BYOH Prerequisites and installation

Configure BYOH data centers to isolate workloads.

You need to install DataStax Enterprise on all the nodes, nodes in the Hadoop cluster and additional nodes outside the Hadoop cluster. You configure the additional nodes in one or more BYOH data centers to isolate workloads. Run sequential data loads, not random OLTP loads or Solr data loads in a BYOH data center.

Prerequisites 

The prerequisites for installing and using the BYOH model are:
  • Installation of a functioning CDH or HDP Hadoop cluster.
  • Installation and configuration of these master services on the Hadoop cluster:
    • Job Tracker or Resource Manager (required)
    • HDFS Name Node (required)
    • Secondary Name Node or High Availability Name Nodes (required)
  • At least one set of HDFS Data Nodes (required externally)

    The BYOH nodes need to be able to communicate with HDFS Data Node located outside the BYOH data center.

    During the installation procedure, you install the only Hadoop components you need in the BYOH data center: Task Trackers/Node Managers and optional clients, MapReduce, Hive, and Pig. Install Hadoop on the same paths on all nodes. CLASSPATH variables used by BYOH need to work on all nodes.

Installation procedure  

To install DataStax enterprise:

  1. Ensure that you meet the prerequisites.
  2. On each node in the BYOH and Hadoop cluster, install but do not start up DataStax Enterprise. Install DataStax Enterprise as a plain Cassandra node, not to run CFS, Solr, or integrated Hadoop. If you are using the GUI installer, on Node Setup, select Cassandra Node in the Node Type drop-down.
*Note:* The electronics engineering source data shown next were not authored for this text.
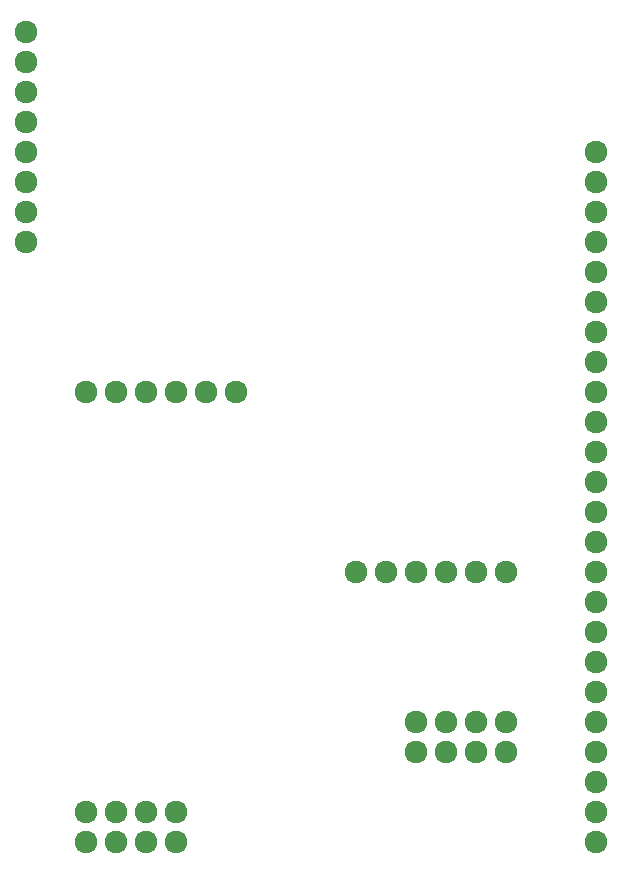
<source format=gbr>
G04 #@! TF.FileFunction,Soldermask,Top*
%FSLAX46Y46*%
G04 Gerber Fmt 4.6, Leading zero omitted, Abs format (unit mm)*
G04 Created by KiCad (PCBNEW 4.0.7) date 12/31/17 13:49:46*
%MOMM*%
%LPD*%
G01*
G04 APERTURE LIST*
%ADD10C,0.100000*%
%ADD11C,1.924000*%
G04 APERTURE END LIST*
D10*
D11*
X128270000Y-133350000D03*
X130810000Y-133350000D03*
X133350000Y-133350000D03*
X135890000Y-133350000D03*
X135890000Y-130810000D03*
X133350000Y-130810000D03*
X130810000Y-130810000D03*
X128270000Y-130810000D03*
X151130000Y-110490000D03*
X153670000Y-110490000D03*
X156210000Y-110490000D03*
X158750000Y-110490000D03*
X161290000Y-110490000D03*
X163830000Y-110490000D03*
X128270000Y-95250000D03*
X130810000Y-95250000D03*
X133350000Y-95250000D03*
X135890000Y-95250000D03*
X138430000Y-95250000D03*
X140970000Y-95250000D03*
X156210000Y-125730000D03*
X158750000Y-125730000D03*
X161290000Y-125730000D03*
X163830000Y-125730000D03*
X163830000Y-123190000D03*
X161290000Y-123190000D03*
X158750000Y-123190000D03*
X156210000Y-123190000D03*
X123190000Y-82550000D03*
X123190000Y-80010000D03*
X123190000Y-77470000D03*
X123190000Y-74930000D03*
X123190000Y-72390000D03*
X123190000Y-69850000D03*
X123190000Y-67310000D03*
X123190000Y-64770000D03*
X171450000Y-92710000D03*
X171450000Y-90170000D03*
X171450000Y-87630000D03*
X171450000Y-85090000D03*
X171450000Y-82550000D03*
X171450000Y-80010000D03*
X171450000Y-77470000D03*
X171450000Y-74930000D03*
X171450000Y-113030000D03*
X171450000Y-110490000D03*
X171450000Y-107950000D03*
X171450000Y-105410000D03*
X171450000Y-102870000D03*
X171450000Y-100330000D03*
X171450000Y-97790000D03*
X171450000Y-95250000D03*
X171450000Y-133350000D03*
X171450000Y-130810000D03*
X171450000Y-128270000D03*
X171450000Y-125730000D03*
X171450000Y-123190000D03*
X171450000Y-120650000D03*
X171450000Y-118110000D03*
X171450000Y-115570000D03*
M02*

</source>
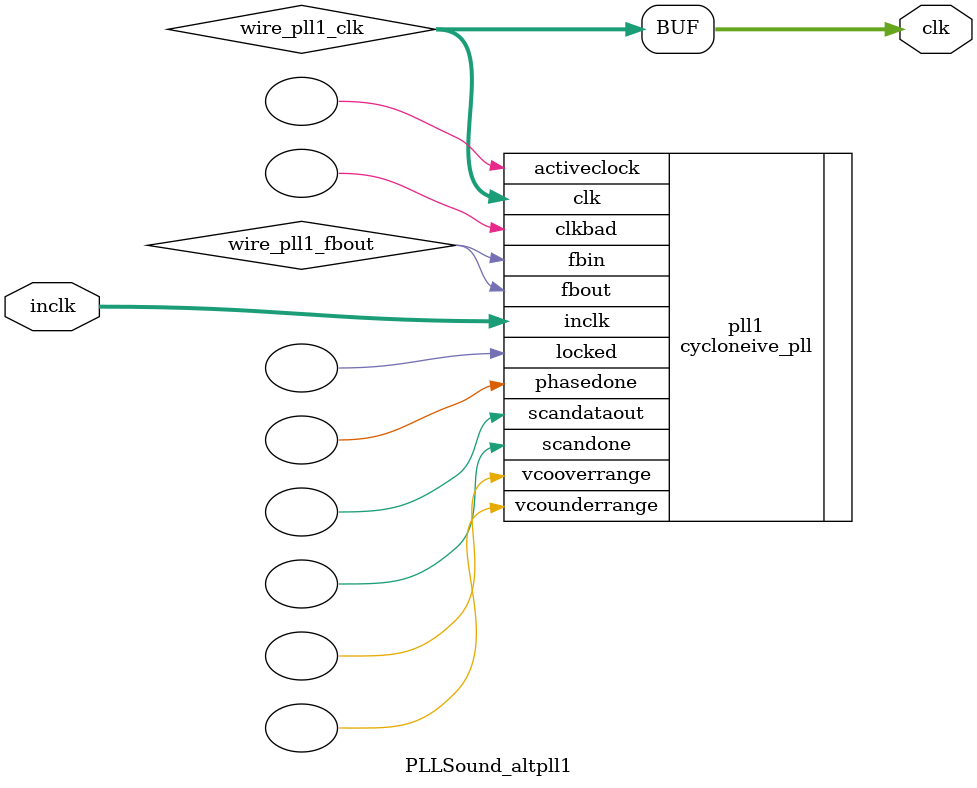
<source format=v>






//synthesis_resources = cycloneive_pll 1 
//synopsys translate_off
`timescale 1 ps / 1 ps
//synopsys translate_on
module  PLLSound_altpll1
	( 
	clk,
	inclk) /* synthesis synthesis_clearbox=1 */;
	output   [4:0]  clk;
	input   [1:0]  inclk;
`ifndef ALTERA_RESERVED_QIS
// synopsys translate_off
`endif
	tri0   [1:0]  inclk;
`ifndef ALTERA_RESERVED_QIS
// synopsys translate_on
`endif

	wire  [4:0]   wire_pll1_clk;
	wire  wire_pll1_fbout;

	cycloneive_pll   pll1
	( 
	.activeclock(),
	.clk(wire_pll1_clk),
	.clkbad(),
	.fbin(wire_pll1_fbout),
	.fbout(wire_pll1_fbout),
	.inclk(inclk),
	.locked(),
	.phasedone(),
	.scandataout(),
	.scandone(),
	.vcooverrange(),
	.vcounderrange()
	`ifndef FORMAL_VERIFICATION
	// synopsys translate_off
	`endif
	,
	.areset(1'b0),
	.clkswitch(1'b0),
	.configupdate(1'b0),
	.pfdena(1'b1),
	.phasecounterselect({3{1'b0}}),
	.phasestep(1'b0),
	.phaseupdown(1'b0),
	.scanclk(1'b0),
	.scanclkena(1'b1),
	.scandata(1'b0)
	`ifndef FORMAL_VERIFICATION
	// synopsys translate_on
	`endif
	);
	defparam
		pll1.bandwidth_type = "auto",
		pll1.clk0_divide_by = 5000,
		pll1.clk0_duty_cycle = 50,
		pll1.clk0_multiply_by = 1,
		pll1.clk0_phase_shift = "0",
		pll1.compensate_clock = "clk0",
		pll1.inclk0_input_frequency = 20000,
		pll1.operation_mode = "normal",
		pll1.pll_type = "auto",
		pll1.lpm_type = "cycloneive_pll";
	assign
		clk = {wire_pll1_clk[4:0]};
endmodule //PLLSound_altpll1
//VALID FILE

</source>
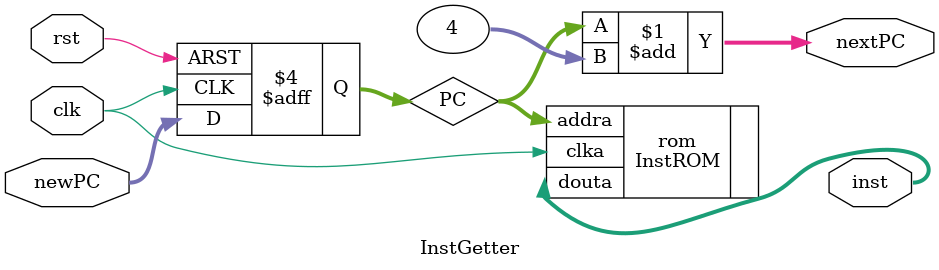
<source format=v>
`timescale 1ns / 1ps
module InstGetter(
    input clk,
    input rst,
    input [31:0] newPC,
    output [31:0] inst,
    output [31:0] nextPC
    );
    
    reg [31:0] PC;
    
    initial PC <= 0;
    assign nextPC = PC+4;

    InstROM rom (
        .clka(clk), // input clka
        .addra(PC), // input [31 : 0] addra
        .douta(inst) // output [31 : 0] douta
    );
    
    always @(negedge clk,posedge rst)
        if (rst) PC <= 0;
        else PC <= newPC;
    
endmodule

</source>
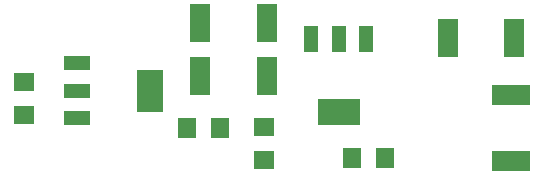
<source format=gtp>
G75*
%MOIN*%
%OFA0B0*%
%FSLAX25Y25*%
%IPPOS*%
%LPD*%
%AMOC8*
5,1,8,0,0,1.08239X$1,22.5*
%
%ADD10R,0.07087X0.06299*%
%ADD11R,0.06299X0.07087*%
%ADD12R,0.08800X0.04800*%
%ADD13R,0.08661X0.14173*%
%ADD14R,0.04800X0.08800*%
%ADD15R,0.14173X0.08661*%
%ADD16R,0.07087X0.12598*%
%ADD17R,0.12598X0.07087*%
D10*
X0129700Y0181688D03*
X0129700Y0192712D03*
X0049700Y0196688D03*
X0049700Y0207712D03*
D11*
X0104188Y0192200D03*
X0115212Y0192200D03*
X0159188Y0182200D03*
X0170212Y0182200D03*
D12*
X0067500Y0195600D03*
X0067500Y0204700D03*
X0067500Y0213800D03*
D13*
X0091901Y0204700D03*
D14*
X0145600Y0221900D03*
X0154700Y0221900D03*
X0163800Y0221900D03*
D15*
X0154700Y0197499D03*
D16*
X0130724Y0209700D03*
X0108676Y0209700D03*
X0108676Y0227200D03*
X0130724Y0227200D03*
X0191176Y0222200D03*
X0213224Y0222200D03*
D17*
X0212200Y0203224D03*
X0212200Y0181176D03*
M02*

</source>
  3. On packaged installations on the Hadoop cluster only, remove the init.d startup files for DataStax Enterprise and DataStax Enterprise Agent. For example, as root, stop DSE processes if they started up automatically, and then remove the files:
    $ sudo /etc/init.d/dse stop
    $ sudo /etc/init.d/datastax-agent stop
    $ sudo rm -rf /etc/init.dse
    $ sudo rm /etc/init.d/datastax-agent
    Removing the startup files prevents accidental start up of DataStax Enterprise on the Hadoop cluster.
  4. Deploy only the BYOH nodes in a virtual data center.
  5. After configuring the cassandra.yaml and dse.yaml files as described in instructions for deploying the data center, copy both files to the nodes in the Hadoop cluster, overwriting the original files.
  6. Observe workload isolation best practices. Do not enable vnodes.
  7. Install the following Hadoop components and services on the BYOH nodes.
    • Task Tracker or Node Manager (required)
    • MapReduce (required).
    • Clients you want to use: Hive or Pig, for example (optional)

    Including the HDFS Data Node in the BYOH data center is optional, but not recommended.

Separating workloads

Use separate data centers to deploy mixed workloads. Within the same data center, do not mix nodes that run DSE Hadoop integrated job and task trackers with external Hadoop services. In the BYOH mode, run external Hadoop services on the same nodes as Cassandra. You can enable CFS on these Cassandra nodes as a startup option, but this is not recommended.